__TEXTE__:
################

En outre, conformément à l’article 34, paragraphes (1), (2) et (4), de la loi modifiée du 21 juin 1999 portant règlement de procédure devant les juridictions administratives :
« (1) Le greffier notifie aux parties une copie certifiée conforme du jugement.
(2) La notification s’opère par pli fermé et recommandé à la poste, accompagné d’un avis de réception. Le pli est délivré aux mandataires auprès desquels les parties ont élu domicile. (…).
(…) (4) Si le destinataire accepte la lettre recommandée, l’agent des postes en fait mention sur l’avis de réception qu’il envoie au greffe. Dans ce cas, la notification est réputée faite le jour de la remise de la lettre recommandée au destinataire. ».
Il découle de ces dispositions que le délai d’appel d’un mois court à partir de la date de la notification du jugement dont appel par le greffe de la juridiction de première instance et que la notification est ainsi accomplie à la date de la délivrance du pli recommandé au mandataire de la partie concernée.
Or, en l’espèce, il se dégage effectivement des éléments en cause que le jugement entrepris du 24 janvier 2024 a été notifié par le greffe du tribunal administratif au mandataire de l’appelant par courrier recommandé avec avis de réception à l’adresse de son étude.
Il se dégage plus particulièrement des documents relatifs à l’envoi de ce courrier qu’il a été présenté à l’étude du mandataire de l’appelant le 25 janvier 2024 et que la lettre recommandée a été acceptée par une employée dudit mandataire le même jour.

################

__EXTRAITS DE DONNÉES__:
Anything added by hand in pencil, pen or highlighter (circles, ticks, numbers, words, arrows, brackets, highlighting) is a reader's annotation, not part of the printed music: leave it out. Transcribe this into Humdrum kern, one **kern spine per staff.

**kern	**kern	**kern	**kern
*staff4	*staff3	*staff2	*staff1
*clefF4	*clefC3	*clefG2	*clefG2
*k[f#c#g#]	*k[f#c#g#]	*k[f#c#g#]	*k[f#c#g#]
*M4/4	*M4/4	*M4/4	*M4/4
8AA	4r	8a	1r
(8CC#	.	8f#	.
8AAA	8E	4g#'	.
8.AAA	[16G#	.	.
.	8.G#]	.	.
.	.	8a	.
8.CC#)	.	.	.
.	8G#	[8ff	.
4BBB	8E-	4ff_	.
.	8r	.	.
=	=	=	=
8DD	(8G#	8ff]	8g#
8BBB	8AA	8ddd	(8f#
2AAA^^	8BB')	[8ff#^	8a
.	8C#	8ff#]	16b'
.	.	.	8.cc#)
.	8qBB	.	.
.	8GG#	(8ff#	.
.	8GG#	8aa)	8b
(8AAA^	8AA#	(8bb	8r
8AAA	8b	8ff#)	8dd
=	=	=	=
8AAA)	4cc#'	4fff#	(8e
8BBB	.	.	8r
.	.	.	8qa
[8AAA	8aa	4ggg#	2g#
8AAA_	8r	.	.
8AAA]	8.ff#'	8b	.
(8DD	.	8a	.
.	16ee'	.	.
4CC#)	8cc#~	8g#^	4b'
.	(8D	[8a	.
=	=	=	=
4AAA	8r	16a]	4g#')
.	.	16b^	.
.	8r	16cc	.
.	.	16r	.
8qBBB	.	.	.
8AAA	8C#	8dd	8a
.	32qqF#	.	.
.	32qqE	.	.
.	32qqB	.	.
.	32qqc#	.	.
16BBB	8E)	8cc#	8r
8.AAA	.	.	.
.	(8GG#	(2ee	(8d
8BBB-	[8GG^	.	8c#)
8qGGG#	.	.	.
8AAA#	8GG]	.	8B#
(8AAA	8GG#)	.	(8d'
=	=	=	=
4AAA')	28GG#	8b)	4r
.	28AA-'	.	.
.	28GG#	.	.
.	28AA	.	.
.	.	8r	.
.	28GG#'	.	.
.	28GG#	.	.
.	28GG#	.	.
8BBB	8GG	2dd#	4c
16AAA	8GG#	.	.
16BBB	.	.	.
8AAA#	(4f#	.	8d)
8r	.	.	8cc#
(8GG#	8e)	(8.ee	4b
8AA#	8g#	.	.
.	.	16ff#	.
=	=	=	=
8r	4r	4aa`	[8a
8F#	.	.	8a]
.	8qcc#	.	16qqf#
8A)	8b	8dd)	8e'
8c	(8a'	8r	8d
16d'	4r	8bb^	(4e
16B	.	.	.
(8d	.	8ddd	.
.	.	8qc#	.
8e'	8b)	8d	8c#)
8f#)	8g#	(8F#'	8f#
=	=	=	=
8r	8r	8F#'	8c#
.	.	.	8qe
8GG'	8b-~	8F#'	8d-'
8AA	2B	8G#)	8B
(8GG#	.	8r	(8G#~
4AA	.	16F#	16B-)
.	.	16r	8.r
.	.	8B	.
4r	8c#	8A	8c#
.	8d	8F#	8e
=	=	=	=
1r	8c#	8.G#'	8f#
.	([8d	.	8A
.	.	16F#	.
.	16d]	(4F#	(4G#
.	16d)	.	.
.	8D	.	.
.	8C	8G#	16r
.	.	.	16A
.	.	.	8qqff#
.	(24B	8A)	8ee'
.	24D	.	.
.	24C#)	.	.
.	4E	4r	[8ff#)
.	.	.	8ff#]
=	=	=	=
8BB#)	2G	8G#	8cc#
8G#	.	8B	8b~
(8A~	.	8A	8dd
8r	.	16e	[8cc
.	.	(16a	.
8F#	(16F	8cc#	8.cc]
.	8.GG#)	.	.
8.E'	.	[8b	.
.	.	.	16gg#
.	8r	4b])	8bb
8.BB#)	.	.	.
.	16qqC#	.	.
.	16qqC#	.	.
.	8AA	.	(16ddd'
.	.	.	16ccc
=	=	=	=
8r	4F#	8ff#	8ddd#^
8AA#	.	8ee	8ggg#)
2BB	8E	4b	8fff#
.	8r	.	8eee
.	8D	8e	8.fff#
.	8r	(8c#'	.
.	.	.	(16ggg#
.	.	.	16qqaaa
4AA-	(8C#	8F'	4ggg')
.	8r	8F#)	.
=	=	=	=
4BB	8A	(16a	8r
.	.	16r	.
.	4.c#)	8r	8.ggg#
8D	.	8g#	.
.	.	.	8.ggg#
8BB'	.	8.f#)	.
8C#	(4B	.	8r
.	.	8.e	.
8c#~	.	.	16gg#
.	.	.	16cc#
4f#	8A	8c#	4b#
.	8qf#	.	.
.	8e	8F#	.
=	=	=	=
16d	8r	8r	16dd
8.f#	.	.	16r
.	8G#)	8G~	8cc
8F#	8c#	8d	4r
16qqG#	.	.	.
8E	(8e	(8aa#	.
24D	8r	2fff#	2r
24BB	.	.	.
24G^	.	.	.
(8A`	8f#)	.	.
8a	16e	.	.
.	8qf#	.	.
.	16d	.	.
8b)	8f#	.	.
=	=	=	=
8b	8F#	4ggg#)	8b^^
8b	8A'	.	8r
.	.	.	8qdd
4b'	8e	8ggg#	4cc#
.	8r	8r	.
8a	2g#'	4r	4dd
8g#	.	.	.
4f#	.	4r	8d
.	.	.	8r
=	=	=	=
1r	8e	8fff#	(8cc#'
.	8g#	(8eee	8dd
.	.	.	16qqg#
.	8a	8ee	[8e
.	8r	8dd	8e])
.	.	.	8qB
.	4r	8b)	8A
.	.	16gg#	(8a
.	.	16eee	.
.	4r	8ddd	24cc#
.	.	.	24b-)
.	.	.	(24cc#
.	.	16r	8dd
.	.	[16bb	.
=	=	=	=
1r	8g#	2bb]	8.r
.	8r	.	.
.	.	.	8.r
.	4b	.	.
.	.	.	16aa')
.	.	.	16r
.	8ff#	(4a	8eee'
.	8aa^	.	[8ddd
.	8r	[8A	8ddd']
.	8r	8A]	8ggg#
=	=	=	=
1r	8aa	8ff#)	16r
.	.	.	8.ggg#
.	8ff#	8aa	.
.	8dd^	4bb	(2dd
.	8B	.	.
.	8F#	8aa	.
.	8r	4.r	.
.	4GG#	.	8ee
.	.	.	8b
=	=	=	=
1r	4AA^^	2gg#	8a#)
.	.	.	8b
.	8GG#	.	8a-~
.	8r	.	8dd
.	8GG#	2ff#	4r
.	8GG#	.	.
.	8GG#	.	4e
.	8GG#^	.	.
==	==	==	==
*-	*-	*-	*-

################

__TRAVAIL DEMANDÉ__:
**a.** Reproduisez le passage du texte sur la notification des jugements en commençant par « Or, en l’espèce, il » et en allant jusqu'à « le même jour. ».
**b.** Relevez toutes les dates complètes (jour, mois et année) qui figurent dans le texte sur la notification des jugements.
Les enregistrements n'ont aucun rôle dans cet exercice.

__RÉPONSES À L'EXERCICE__:
**a.**
Or, en l’espèce, il se dégage effectivement des éléments en cause que le jugement entrepris du 24 janvier 2024 a été notifié par le greffe du tribunal administratif au mandataire de l’appelant par courrier recommandé avec avis de réception à l’adresse de son étude.
Il se dégage plus particulièrement des documents relatifs à l’envoi de ce courrier qu’il a été présenté à l’étude du mandataire de l’appelant le 25 janvier 2024 et que la lettre recommandée a été acceptée par une employée dudit mandataire le même jour.

**b.**
21 juin 1999
24 janvier 2024
25 janvier 2024